Around 1100 Liubice was besieged by the fleet of the Rani pagans, but with the assistance of Saxons from Holstein, Henry forced the Rani to pay tribute. The Obotrite state collapsed after the death of Henry and end of the Nakonid dynasty in 1127; the Rani returned to sack Liubice in 1128. With the death of Canute Lavard in 1131, the Obotrite lands were partitioned between Niklot, who received Mecklenburg, and Pribislav, who received Wagria and Polabia. Pribislav chose Liubice as his residence in order to assert his claims for the inheritance of Henry, but he was reduced to being a Saxon vassal in Wagria after being defeated by Henry of Badewide in the late 1130s. Liubice and the Oldenburg region were ravaged by another Rani campaign in 1138 in which the castle's church was destroyed.

Granted Wagria and Segeberg by Duke Henry the Lion in 1143, Count Adolf II of Holstein founded the new German settlement of Lübeck four kilometres from Liubice on a peninsula called Bucu at the confluence of the Wakenitz with the Trave.
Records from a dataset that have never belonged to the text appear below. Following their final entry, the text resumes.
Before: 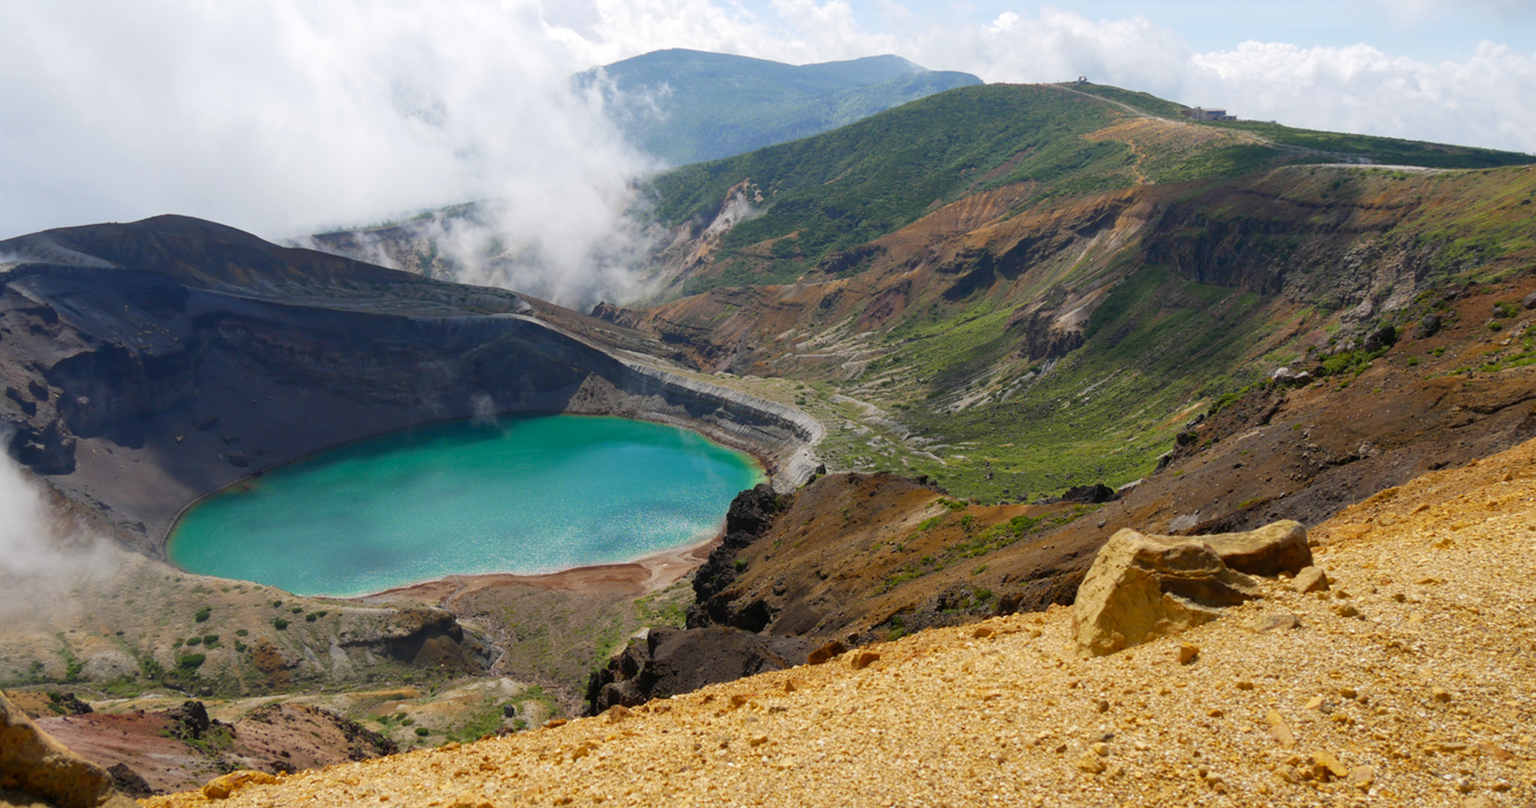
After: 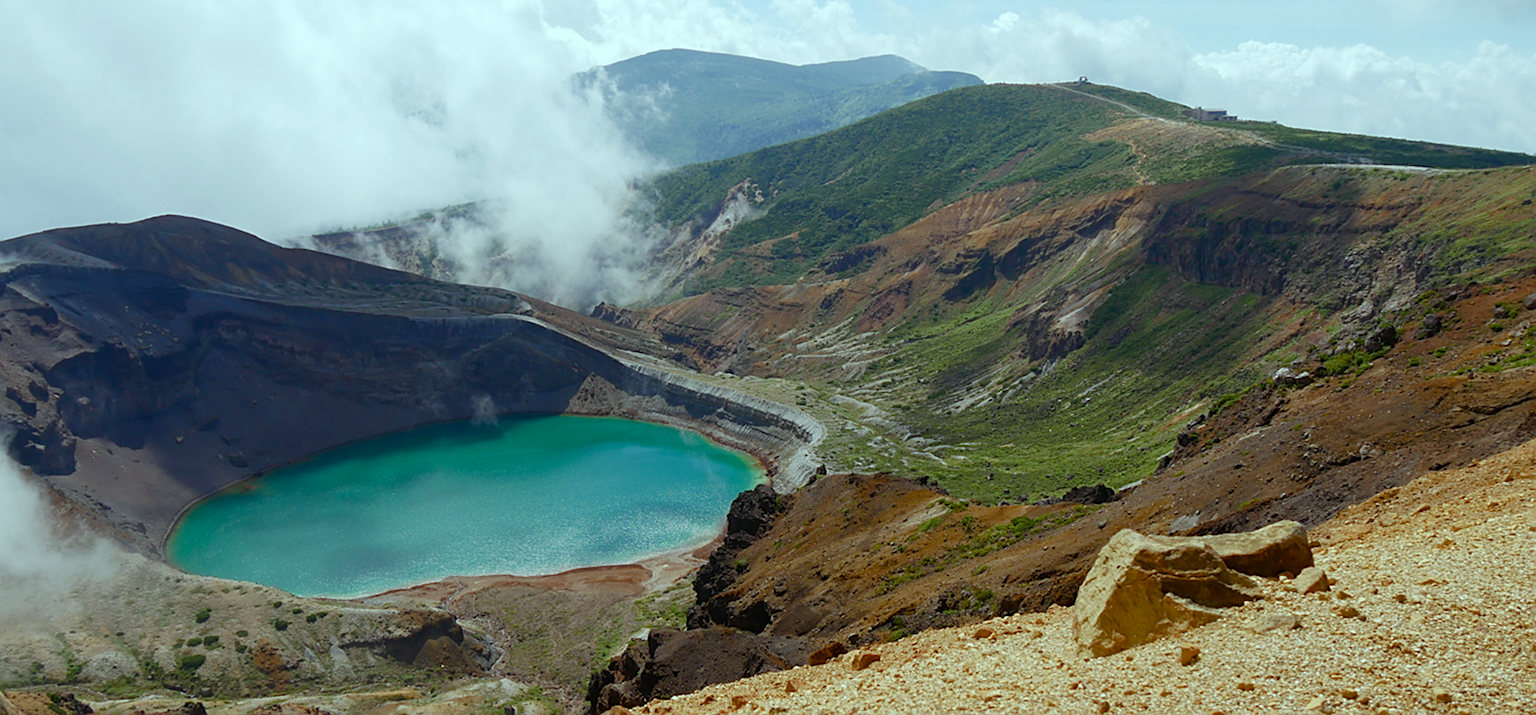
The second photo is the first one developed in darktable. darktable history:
crop and rotate: top 0%, bottom 11.568%
color balance rgb: highlights gain › chroma 4.026%, highlights gain › hue 200.67°, linear chroma grading › shadows -2.342%, linear chroma grading › highlights -14.415%, linear chroma grading › global chroma -9.457%, linear chroma grading › mid-tones -10.218%, perceptual saturation grading › global saturation 20%, perceptual saturation grading › highlights -49.644%, perceptual saturation grading › shadows 24.662%, global vibrance 19.521%
exposure: exposure -0.153 EV, compensate highlight preservation false
sharpen: on, module defaults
The remaining Slavic inhabitants of the region held their assemblies at Lübeck's Marienkirche until the 13th century. Some of the older Slavic laws were incorporated into Lübeck's city code, Lübeck law.

==Excavation==

Archaeological findings in the 1970s indicated that Liubice was older than previously thought. The oldest wall dates back to 819, while further sections of the wall date to 1055 and 1087. Dendrochronological date indicates two repairs on the wall and activity inside of the castle in 1002 and 1035. The stone church, discovered in 1852, was preceded by a wooden church. Plaiting and block construction were found scattered inside the ruins of the castle complex.